A Parigi
Taciturne sugli stupri di Hamas, le femministe vogliono cancellare Gainsbourg
Gruppi di femministe contestano la scelta di intitolare una stazione della metropolitana francese a Serge Gainsbourg a causa dei testi delle sue canzoni. Forse è più facile prendersela con un artista bianco, eterosessuale e morto che con i terroiristi
Di “femminismo a geometria variabile” parla la scrittrice Belinda Cannone. La cancel culture femminista colpisce con forza, i vivi e i morti (da Gauguin, accusato di aver avuto rapporti carnali con una donna molto più giovane di lui, a Picasso). Il municipio di Les Lilas vuole intitolare al cantante Serge Gainsbourg (1928-1991) una stazione della metropolitana che aprirà nel 2024. Una petizione femminista però denuncia l’onore concesso a un’artista che ha cantato “femminicidi sadici” e “stupri incestuosi” (Lemon incest, cantato con la figlia), padre dell’attrice Charlotte Gainsbourg, marito di Jane Birkin (scomparsa la scorsa estate) e prima ancora compagno di Brigitte Bardot.

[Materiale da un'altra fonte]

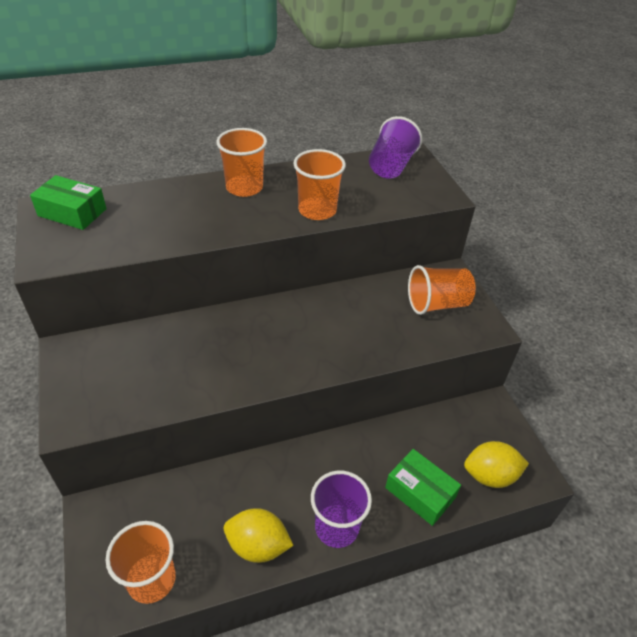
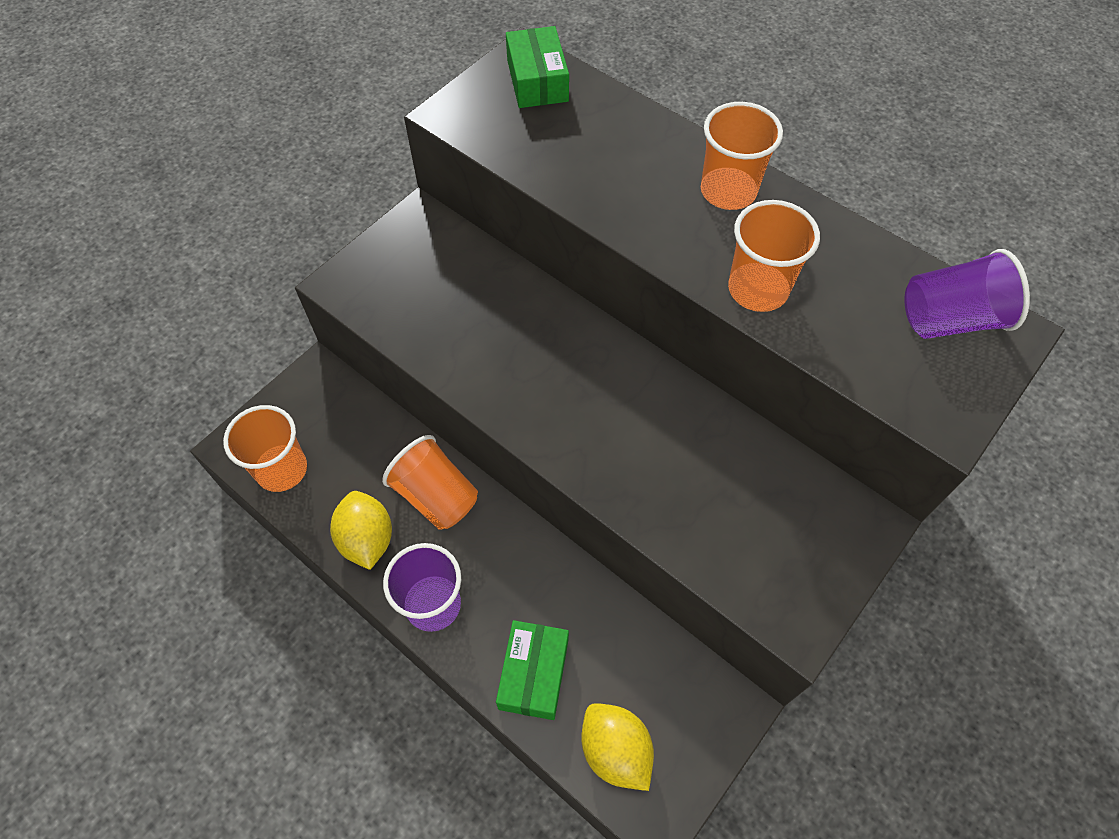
camera: 60 degrees right, 15 degrees up
orange cup [408,265,476,315] -> orange cup moved to [382,435,478,530]

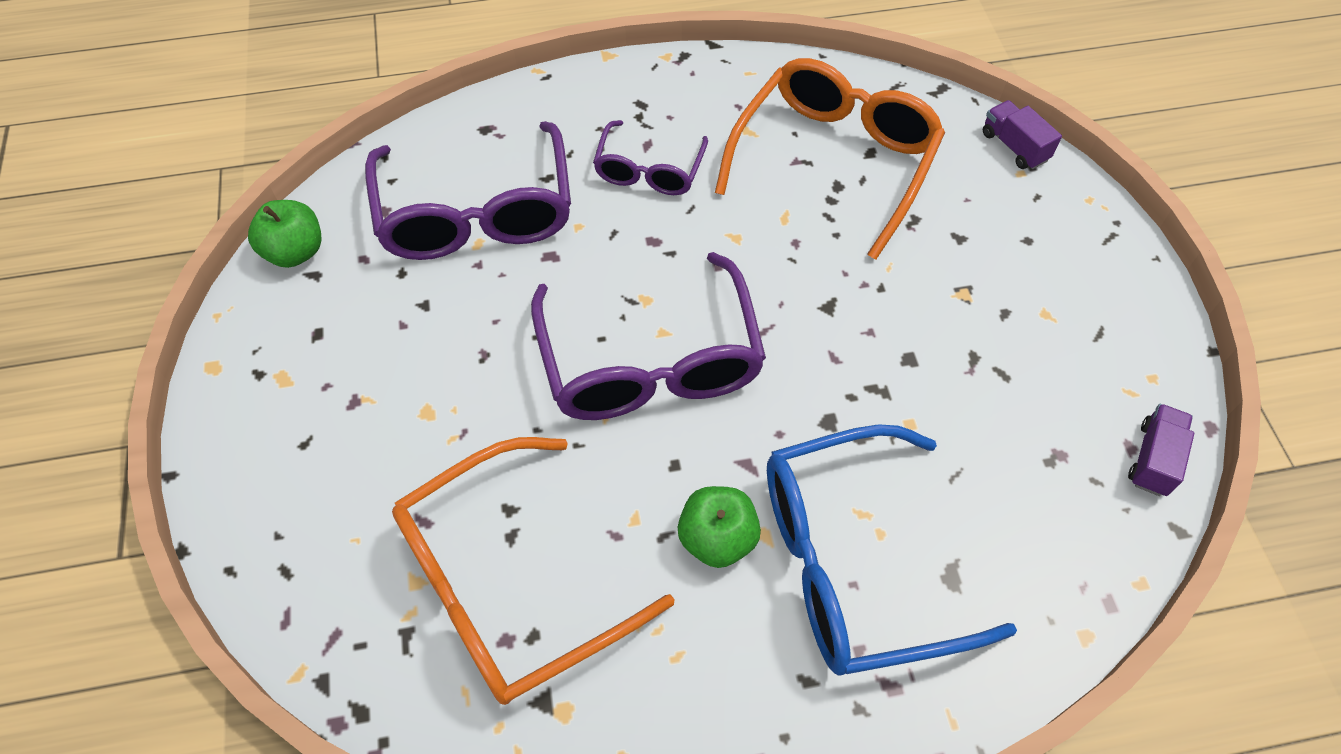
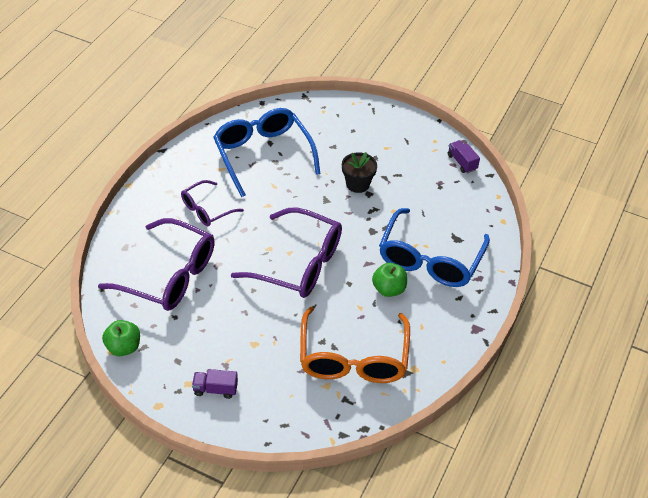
camera: 55 degrees left, 10 degrees down
purple glasses [593,120,708,195] -> purple glasses turned 90 degrees clockwise [181,180,244,226]
orange glasses [715,58,945,260] -> blue glasses [213,108,321,197]
purple truck [983,100,1062,169] -> purple truck moved to [192,369,238,399]
none -> black flower pot [342,152,377,193]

A quanto pare i firmatari non conoscono la differenza tra arte e vita, tra realtà e sua rappresentazione. E non capiscono niente di provocazione. Dobbiamo quindi bruciare Gainsbourg.
Gruppi di femministe contestano la scelta del nome a causa dei testi del cantante. La futura stazione, che dovrebbe aprire nella prossima primavera sulla linea undici, si trova nella banlieue parigina di Les Lilas, citata da Gainsbourg in una celebre canzone, “Le Poinçonneur des Lilas”. “Quale messaggio trasmette questa decisione di inserire il suo nome nello spazio pubblico? Che è accettabile, persino incoraggiato, essere violenti nei confronti di donne e bambini se lo si fa in nome dell’arte e se si è un uomo”, dicono le femministe. Intanto nomi grossi dell’intellettualità femminista che hanno ruminato per anni di Karl Marx, famiglia e femminilità – le italiane Silvia Federici e Sara Farris, Elsa Dorlin, Sam Bourcier, Émilie Hache e Isabelle Stengers (che in Italia pubblica per Einaudi) – in un appello rifiutano la richiesta di riconoscere il “femminicidio di massa” commesso da Hamas il 7 ottobre, gli stupri, le mutilazioni e le stragi di donne israeliane.
Denunciano “la visione di un mondo musulmano barbaro contro una popolazione israeliana femminilizzata e quindi ripulita e sgombrata da ogni sospetto. Se una prospettiva ‘femminista’ può attivarsi di fronte alla situazione nella Palestina occupata, essa non può che radicarsi in un posizionamento coinvolto e situato: è perché come madri, sorelle, figlie, compagne, amiche, attiviste, sappiamo il costo della violenza sui nostri corpi e sulle nostre menti per vivere in un mondo mutilato dal capitalismo e dall’imperialismo, che dobbiamo esprimerci sulla situazione in Palestina. Ed è perché, infine, abbiamo a cuore la vita, che la nostra solidarietà va a tutto il popolo palestinese, anche ai suoi uomini… Ènnelle loro lotte che noi, femministe, desideriamo riconoscerci”.
Mediapart, sotto il titolo di “Femministe e LGBTQI+, denunciamo il massacro in corso a Gaza!”, firmato da decine di associazioni per i diritti delle donne e delle minoranze sessuali nonché da grandi nomi come Adèle Haenel, riprende questa dinamica chiedendo “la liberazione della Palestina”, intesa come “una causa femminista” e riducendo la violenza di Hamas a una sola banale e vuota frase: “Condanniamo questi atti, come tutti gli attacchi contro i civili israeliani”. Fa rumore, soprattutto, il silenzio di Osez le féminisme!, la più importante associazione femminista di Francia, e i distinguo della star delle nuove suffragette francesi, Mona Chollet. Un collettivo di intellettuali – tra cui Sandra Laugier, Aurélie Filippetti, Marc Crépon e Manon Garcia – su Libération di martedì spiegava che il femminismo deve “riconoscere le atrocità specifiche compiute contro le donne e le ragazze ebree”, mentre “abbiamo visto accademici di sinistra rivendicare il loro femminismo per mettere in prospettiva gli stupri, le torture, gli omicidi e le mutilazioni sessuali inflitte da Hamas ai civili”. Forse è molto più semplice prendersela con un artista bianco eterosessuale e morto, Serge Gainsbourg, che con un islamista vivo a capo del culto dei morti, Yahya Sinwar.